The result of evaluating a function application is the value of the last expression in the function's body
(define (foo)
(if (= 1 1)
"one is one")
"I am still here")
> (foo)
"I am still here"
These two added together lead to the error you're experiencing.
Apologies if the question title is a bit confusing.
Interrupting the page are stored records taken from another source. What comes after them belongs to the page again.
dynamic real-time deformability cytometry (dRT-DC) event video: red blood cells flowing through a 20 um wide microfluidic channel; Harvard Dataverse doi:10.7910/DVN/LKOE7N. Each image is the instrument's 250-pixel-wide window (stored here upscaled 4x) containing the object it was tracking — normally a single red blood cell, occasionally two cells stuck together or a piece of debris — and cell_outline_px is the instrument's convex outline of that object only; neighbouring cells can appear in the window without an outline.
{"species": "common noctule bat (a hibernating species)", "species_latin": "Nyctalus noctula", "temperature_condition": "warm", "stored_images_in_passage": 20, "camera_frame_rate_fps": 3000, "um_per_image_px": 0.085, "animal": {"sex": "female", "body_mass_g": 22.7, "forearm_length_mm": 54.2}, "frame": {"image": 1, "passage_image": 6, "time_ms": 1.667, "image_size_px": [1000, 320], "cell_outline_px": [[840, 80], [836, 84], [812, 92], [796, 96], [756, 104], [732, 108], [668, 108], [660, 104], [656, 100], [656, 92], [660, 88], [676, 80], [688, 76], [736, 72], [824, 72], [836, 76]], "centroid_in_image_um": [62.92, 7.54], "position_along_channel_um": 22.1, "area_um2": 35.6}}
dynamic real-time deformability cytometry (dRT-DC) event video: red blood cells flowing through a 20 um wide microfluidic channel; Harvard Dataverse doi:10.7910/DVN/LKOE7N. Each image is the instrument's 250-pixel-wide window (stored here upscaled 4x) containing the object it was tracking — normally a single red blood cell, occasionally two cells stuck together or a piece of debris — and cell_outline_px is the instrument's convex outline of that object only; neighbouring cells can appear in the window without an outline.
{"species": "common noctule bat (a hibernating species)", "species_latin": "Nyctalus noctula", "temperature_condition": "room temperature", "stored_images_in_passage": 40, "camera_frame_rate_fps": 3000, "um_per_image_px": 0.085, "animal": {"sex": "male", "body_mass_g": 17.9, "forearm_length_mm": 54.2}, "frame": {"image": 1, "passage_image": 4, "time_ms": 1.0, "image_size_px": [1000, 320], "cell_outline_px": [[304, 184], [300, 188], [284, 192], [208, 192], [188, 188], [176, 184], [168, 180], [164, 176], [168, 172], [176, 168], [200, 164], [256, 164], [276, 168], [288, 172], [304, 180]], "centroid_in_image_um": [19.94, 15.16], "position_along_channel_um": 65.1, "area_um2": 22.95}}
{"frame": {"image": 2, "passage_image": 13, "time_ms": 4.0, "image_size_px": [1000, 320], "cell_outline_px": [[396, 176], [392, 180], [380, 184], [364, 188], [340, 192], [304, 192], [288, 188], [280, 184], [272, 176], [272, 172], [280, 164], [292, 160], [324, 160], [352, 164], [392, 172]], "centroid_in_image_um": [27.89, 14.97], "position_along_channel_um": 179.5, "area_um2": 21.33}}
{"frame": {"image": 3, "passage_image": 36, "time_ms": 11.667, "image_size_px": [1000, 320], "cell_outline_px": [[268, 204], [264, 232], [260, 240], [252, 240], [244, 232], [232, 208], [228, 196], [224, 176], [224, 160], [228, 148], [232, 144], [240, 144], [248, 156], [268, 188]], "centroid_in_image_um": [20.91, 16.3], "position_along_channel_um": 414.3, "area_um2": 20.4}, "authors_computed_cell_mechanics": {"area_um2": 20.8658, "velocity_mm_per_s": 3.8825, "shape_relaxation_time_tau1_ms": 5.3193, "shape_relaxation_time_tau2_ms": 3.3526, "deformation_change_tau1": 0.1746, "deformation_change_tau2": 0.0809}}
Maybe after you are through reading it, you can suggest me a better title.
As a part of a homework assignment for an online course, I wrote an iterative procedure in mit-scheme to display number from 1 to a given number.
The code below works fine:
(define (count2-iter num)
(define (iter counter)
(cond ((> counter num) #t)
(else (display counter)
(iter (+ counter 1)))))
(iter 1))
The output:
1 ]=> (load "count2-iter.scm")
;Loading "count2-iter.scm"... done
;Value: count2-iter
1 ]=> (count2-iter 10)
12345678910
;Value: #t
Personally I do not like using cond for 2 branches only and I tried to use if for this.
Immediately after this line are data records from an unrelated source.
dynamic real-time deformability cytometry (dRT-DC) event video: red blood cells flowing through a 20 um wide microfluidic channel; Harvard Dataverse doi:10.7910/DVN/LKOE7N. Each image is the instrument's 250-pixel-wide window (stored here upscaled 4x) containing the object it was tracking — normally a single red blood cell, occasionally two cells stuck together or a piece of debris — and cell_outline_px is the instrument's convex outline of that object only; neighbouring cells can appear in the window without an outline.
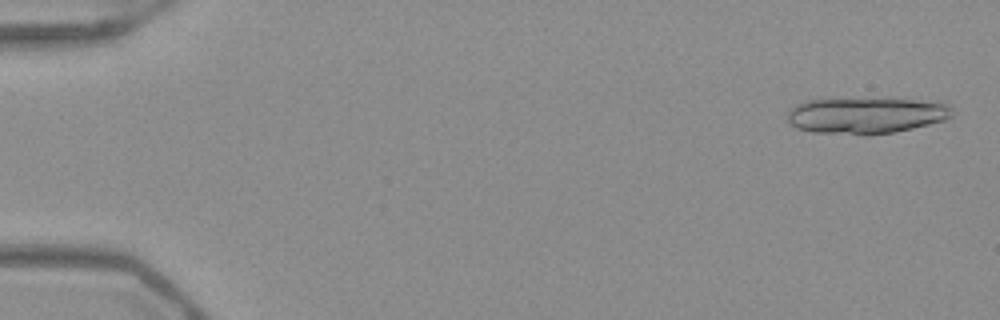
{"species": "Egyptian fruit bat (a non-hibernating species)", "species_latin": "Rousettus aegyptiacus", "temperature_condition": "warm", "stored_images_in_passage": 10, "camera_frame_rate_fps": 3000, "um_per_image_px": 0.085, "frame": {"image": 1, "passage_image": 2, "time_ms": 0.333, "image_size_px": [1000, 320], "cell_outline_px": [[952, 116], [944, 120], [912, 128], [892, 132], [868, 136], [864, 136], [812, 132], [796, 128], [788, 120], [788, 108], [804, 100], [820, 96], [888, 96], [948, 104], [952, 108]], "centroid_in_image_um": [73.52, 9.74], "position_along_channel_um": 11.5, "area_um2": 37.05}}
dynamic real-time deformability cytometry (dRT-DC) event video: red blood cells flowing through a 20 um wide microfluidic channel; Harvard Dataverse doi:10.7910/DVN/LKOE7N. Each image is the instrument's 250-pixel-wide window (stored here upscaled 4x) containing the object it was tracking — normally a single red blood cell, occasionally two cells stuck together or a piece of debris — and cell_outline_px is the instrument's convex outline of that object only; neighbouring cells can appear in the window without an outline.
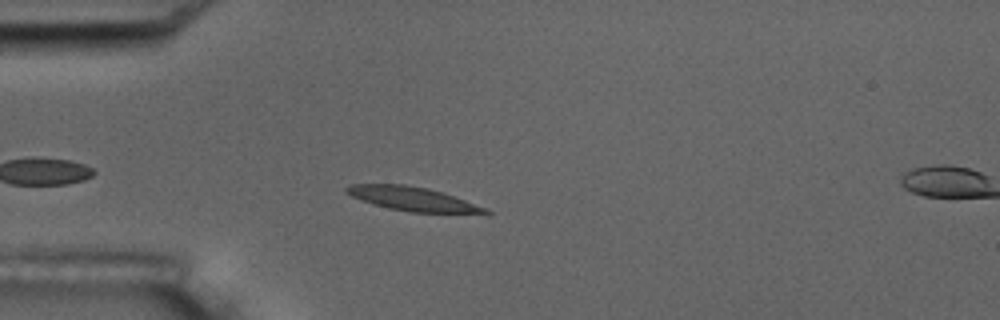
{"species": "common noctule bat (a hibernating species)", "species_latin": "Nyctalus noctula", "temperature_condition": "room temperature", "stored_images_in_passage": 4, "segment_of_instrument_passage": [1, 2], "camera_frame_rate_fps": 3000, "um_per_image_px": 0.085, "animal": {"sex": "male", "body_mass_g": 17.5, "forearm_length_mm": 52.3}, "frame": {"image": 1, "passage_image": 3, "time_ms": 3.0, "image_size_px": [1000, 320], "cell_outline_px": [[492, 212], [408, 212], [388, 208], [372, 204], [352, 196], [344, 192], [344, 188], [352, 184], [404, 184], [428, 188], [444, 192], [488, 208]], "centroid_in_image_um": [35.01, 16.88], "position_along_channel_um": 50.0, "area_um2": 19.19}}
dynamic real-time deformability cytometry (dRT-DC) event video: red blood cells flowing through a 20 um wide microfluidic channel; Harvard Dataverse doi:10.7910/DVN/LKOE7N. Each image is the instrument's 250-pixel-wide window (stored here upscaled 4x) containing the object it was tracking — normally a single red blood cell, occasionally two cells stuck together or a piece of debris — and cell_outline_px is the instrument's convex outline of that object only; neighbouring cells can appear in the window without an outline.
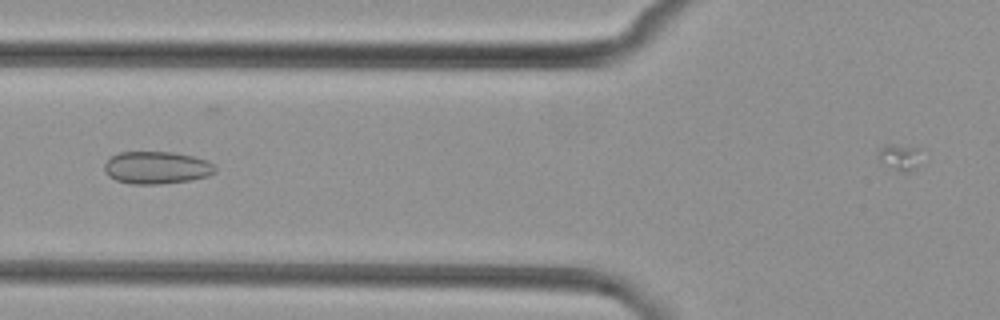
{"species": "common noctule bat (a hibernating species)", "species_latin": "Nyctalus noctula", "temperature_condition": "cold", "stored_images_in_passage": 6, "camera_frame_rate_fps": 3000, "um_per_image_px": 0.085, "animal": {"sex": "female", "body_mass_g": 29.2, "forearm_length_mm": 56.3}, "frame": {"image": 1, "passage_image": 2, "time_ms": 1.333, "image_size_px": [1000, 320], "cell_outline_px": [[216, 172], [208, 176], [192, 180], [160, 184], [132, 184], [116, 180], [108, 176], [104, 168], [104, 164], [112, 156], [120, 152], [176, 152], [208, 160], [216, 168]], "centroid_in_image_um": [13.34, 14.25], "position_along_channel_um": 112.5, "area_um2": 21.04}}
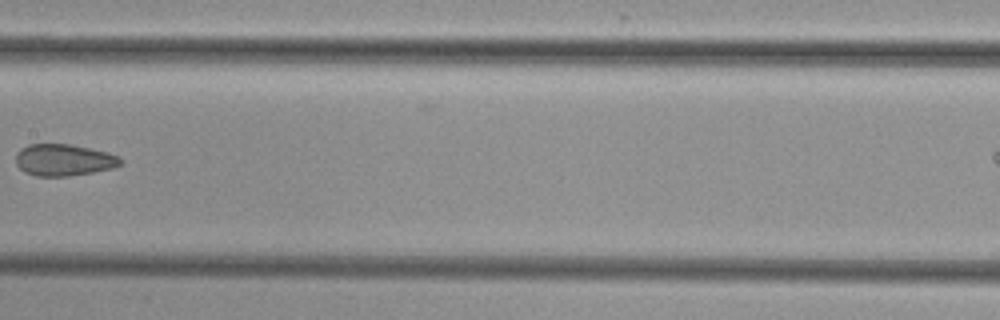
{"frame": {"image": 2, "passage_image": 4, "time_ms": 3.667, "image_size_px": [1000, 320], "cell_outline_px": [[124, 160], [120, 164], [112, 168], [92, 172], [68, 176], [36, 176], [24, 172], [16, 164], [16, 152], [20, 148], [28, 144], [68, 144], [108, 152], [120, 156]], "centroid_in_image_um": [5.41, 13.59], "position_along_channel_um": 202.0, "area_um2": 19.42}}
(define (count2-iter1 num)
(define (loop idx)
(if (> idx num)
#t
((display idx)
(loop (+ idx 1)))))
(loop 1))
The output:
1 ]=> (count2-iter1 5)
5
;The object #!unspecific is not applicable.
;To continue, call RESTART with an option number:
; (RESTART 2) => Specify a procedure to use in its place.
; (RESTART 1) => Return to read-eval-print level 1.
Why is this? Shouldn't #t be evaluated the same way it was used in cond? Would really appreciate an explanation as I am still new to Scheme.
Try this instead:
(define (count2-iter1 num)
(define (loop idx)
(if (> idx num)
#t
(begin ; notice the difference!
(display idx)
(loop (+ idx 1)))))
(loop 1))
Here's why: when you use an if, there can be only one expression in the consequent part and one in the alternative part. If more than one expression is needed, we have to surround them with a (begin ...). You surrounded the expressions between (...), which is not ok, because parenthesis are used for function application (that's why the error message states that The object #!unspecific is not applicable).
On the other hand, a cond has an implicit begin for each of its clauses when a condition is met. Personally, I prefer to stick with using cond when I need more than one expression after a condition - it's less verbose.